Erkeklerde Cinsel İşlev Bozukluğu

Sertleşme Bozukluğu

- Herhangi bir cinsel etkinlik için yeterli sertleşmenin tekrarlayıcı ya da kalıcı biçimde sağlayamama ya da sürdürememe durumu olarak tanımlanmaktadır.
- Sertleşme bozukluğu tanısının konabilmesi için bu sorunun tekrarlayıcı veya uzun süreli olması gerekmektedir.
- Bu konudaki yaygın mitler nedeniyle, kişiler bir kez bile sertleşme sağlayamadıklarında paniğe kapılabilmekte ve hekim hekim dolaşabilmektedirler.
- Toplumda yaygın olarak rastlanır. Yaşla, sigara ve alkol kullanımı ile  diabetes mellitus ve hipertansiyon gibi sistematik hastalıklarla birlikte rastlanma sıklığı artar.
Sertleşme bozukluğu, psikolojik, bedensel nedenlerden kaynaklanabilir.

> Alıntılanan veriler:
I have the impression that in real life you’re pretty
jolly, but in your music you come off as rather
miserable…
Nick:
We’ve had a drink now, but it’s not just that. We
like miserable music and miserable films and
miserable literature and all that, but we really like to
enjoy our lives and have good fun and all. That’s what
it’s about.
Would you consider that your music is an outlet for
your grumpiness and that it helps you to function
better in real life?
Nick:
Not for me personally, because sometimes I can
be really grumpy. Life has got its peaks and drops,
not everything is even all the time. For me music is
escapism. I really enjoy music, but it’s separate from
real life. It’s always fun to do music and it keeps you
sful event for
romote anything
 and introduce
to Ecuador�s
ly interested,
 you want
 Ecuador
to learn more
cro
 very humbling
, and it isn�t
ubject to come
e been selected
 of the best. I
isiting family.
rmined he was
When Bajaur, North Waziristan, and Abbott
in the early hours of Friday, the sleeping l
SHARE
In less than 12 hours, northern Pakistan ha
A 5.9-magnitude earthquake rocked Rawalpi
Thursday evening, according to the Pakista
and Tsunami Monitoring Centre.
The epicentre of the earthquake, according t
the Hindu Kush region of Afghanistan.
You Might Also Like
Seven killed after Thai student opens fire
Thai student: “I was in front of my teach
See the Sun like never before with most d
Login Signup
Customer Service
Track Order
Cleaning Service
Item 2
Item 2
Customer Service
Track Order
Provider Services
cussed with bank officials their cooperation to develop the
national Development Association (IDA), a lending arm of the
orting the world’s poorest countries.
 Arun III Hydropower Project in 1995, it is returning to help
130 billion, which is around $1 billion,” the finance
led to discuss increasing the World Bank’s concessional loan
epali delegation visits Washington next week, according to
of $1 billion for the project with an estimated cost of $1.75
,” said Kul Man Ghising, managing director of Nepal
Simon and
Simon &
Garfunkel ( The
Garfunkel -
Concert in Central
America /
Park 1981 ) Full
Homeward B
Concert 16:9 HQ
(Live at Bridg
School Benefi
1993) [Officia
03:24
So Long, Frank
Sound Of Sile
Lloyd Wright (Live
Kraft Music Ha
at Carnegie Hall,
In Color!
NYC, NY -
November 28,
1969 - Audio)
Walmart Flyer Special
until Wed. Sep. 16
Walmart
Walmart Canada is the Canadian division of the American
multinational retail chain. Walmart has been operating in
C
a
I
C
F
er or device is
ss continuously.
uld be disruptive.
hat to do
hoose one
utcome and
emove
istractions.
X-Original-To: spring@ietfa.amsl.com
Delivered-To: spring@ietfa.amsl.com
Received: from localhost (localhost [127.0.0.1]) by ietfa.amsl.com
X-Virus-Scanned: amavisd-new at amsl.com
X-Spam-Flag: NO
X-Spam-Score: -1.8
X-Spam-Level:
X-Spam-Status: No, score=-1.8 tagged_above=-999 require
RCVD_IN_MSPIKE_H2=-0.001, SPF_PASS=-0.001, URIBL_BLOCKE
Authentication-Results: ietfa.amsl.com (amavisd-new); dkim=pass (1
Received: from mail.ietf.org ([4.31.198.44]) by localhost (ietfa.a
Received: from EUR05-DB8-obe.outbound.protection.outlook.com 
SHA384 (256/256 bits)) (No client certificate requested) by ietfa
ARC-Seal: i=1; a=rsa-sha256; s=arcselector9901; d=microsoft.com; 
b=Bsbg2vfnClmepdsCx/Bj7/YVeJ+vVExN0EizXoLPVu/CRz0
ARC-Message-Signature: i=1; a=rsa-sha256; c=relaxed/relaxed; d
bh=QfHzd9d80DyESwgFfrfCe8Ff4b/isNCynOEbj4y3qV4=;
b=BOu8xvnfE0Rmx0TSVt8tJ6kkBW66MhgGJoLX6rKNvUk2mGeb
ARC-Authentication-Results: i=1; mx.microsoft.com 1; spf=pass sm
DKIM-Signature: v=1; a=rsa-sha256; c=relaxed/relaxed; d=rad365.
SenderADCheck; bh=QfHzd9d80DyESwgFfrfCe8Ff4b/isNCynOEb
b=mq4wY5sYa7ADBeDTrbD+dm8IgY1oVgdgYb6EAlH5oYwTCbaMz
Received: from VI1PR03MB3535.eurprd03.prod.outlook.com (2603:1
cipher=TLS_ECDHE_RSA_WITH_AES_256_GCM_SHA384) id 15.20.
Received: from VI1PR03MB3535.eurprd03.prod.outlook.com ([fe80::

> Görev yönergesi 1:
Cinsel işlev bozukluğu metnine göre kişilerin bir kez bile sertleşme sağlayamadıklarında neden paniğe kapılabildiğini bir ila üç cümleyle açıklayın.
> Görev yönergesi 2:
Erkeklerde cinsel işlev bozukluğu metnini kaldığı yerden sürdürün.
Kayıtlar, metinden bağımsız ayrı bir malzemedir.

> Çıktı 1:
Bunun nedeni bu konudaki yaygın mitlerdir. Bu mitler yüzünden kişiler tek bir başarısızlıkta bile paniğe kapılıp hekim hekim dolaşabilmektedir.

> Çıktı 2:
Erken Boşalma

- Erken boşalma, çok az bir cinsel uyarıyla bile kişinin istemesinden daha önce boşalması, diğer bir deyişle boşalmasını denetleyememesi ya da istediği kadar erteleyememesidir.
- Süre asıl ölçüt olmamakla birlikte, birleşmeden önce boşalma ya da 1-3 dakikalık cinsel birleşme süresi kesin olarak erken boşalmadır.
- 4 ile 7 dakika arası ise ancak kişinin kendisinin ya da cinsel partnerinin sorun olarak görmesi, doyum sorunları yaşaması durumunda erken boşalma olarak kabul edilmektedir.
- Erken boşalma oranı, yapılan çalışmalarda %20-30 arasında çıkmaktadır.    Erken boşalmanın tek kalıcı tedavisi cinsel terapi ile kişiye boşalma kontrolünün öğretilmesidir.

Geç Boşalma  

- Erkeğin orgazm refleksinin istem dışı ketlenmesidir.
- Bilinçdışı hadım, kadınlara zarar verme korkusu, eşinin tatmini ile aşırı meşguliyet, kadınlara karşı öfke duyguları, performans kaygısı nedeniyle kendini cinsel deneyime

Tedavi

Cinsel terapilerde bilinmesi gereken önemli konuların en başında terapi sırasında ne yapıldığıdır? Cinsel terapi sırasında sadece konuşma tedavisi yapılır herhangi fiziksel bir muayene söz konusu değildir.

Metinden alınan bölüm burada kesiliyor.